▶ [WHAT TO DO]: Rewrite the part that opens with the line containing "zlete miniatürizálva lett" and closes with the line containing "függetlenül. Az Olympus nagyra értékelt", substituting "kisméretű" for "kompakt" and leaving everything else unchanged.

▶ [LISTED RECORDS]:
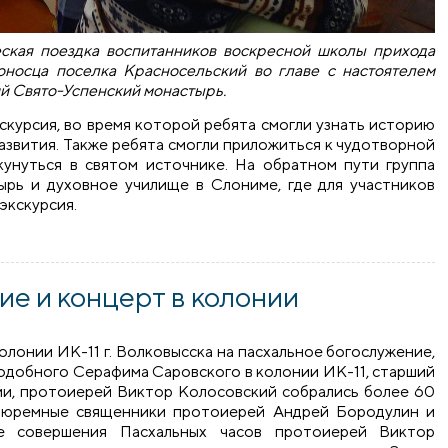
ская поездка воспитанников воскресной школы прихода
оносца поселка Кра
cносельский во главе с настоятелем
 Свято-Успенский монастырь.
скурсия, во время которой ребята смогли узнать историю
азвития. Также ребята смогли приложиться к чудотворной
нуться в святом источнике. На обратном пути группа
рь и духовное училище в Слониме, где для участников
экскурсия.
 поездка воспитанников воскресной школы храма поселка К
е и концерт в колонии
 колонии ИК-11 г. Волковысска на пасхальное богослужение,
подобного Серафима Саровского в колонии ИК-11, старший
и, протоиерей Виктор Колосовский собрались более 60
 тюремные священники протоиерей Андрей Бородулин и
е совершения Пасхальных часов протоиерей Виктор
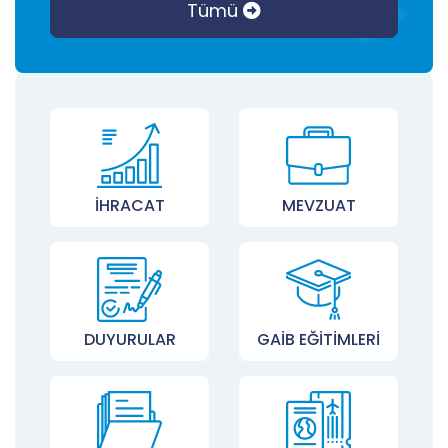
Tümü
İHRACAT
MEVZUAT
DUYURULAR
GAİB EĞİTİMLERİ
* * *
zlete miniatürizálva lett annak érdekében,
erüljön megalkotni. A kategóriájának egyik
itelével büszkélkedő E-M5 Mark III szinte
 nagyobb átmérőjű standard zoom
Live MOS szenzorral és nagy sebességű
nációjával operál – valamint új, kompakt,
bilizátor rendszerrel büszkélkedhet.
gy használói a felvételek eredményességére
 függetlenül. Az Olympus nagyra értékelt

▶ [YOUR RESPONSE]:
zlete miniatürizálva lett annak érdekében,
erüljön megalkotni. A kategóriájának egyik
itelével büszkélkedő E-M5 Mark III szinte
 nagyobb átmérőjű standard zoom
Live MOS szenzorral és nagy sebességű
nációjával operál – valamint új, kisméretű,
bilizátor rendszerrel büszkélkedhet.
gy használói a felvételek eredményességére
 függetlenül. Az Olympus nagyra értékelt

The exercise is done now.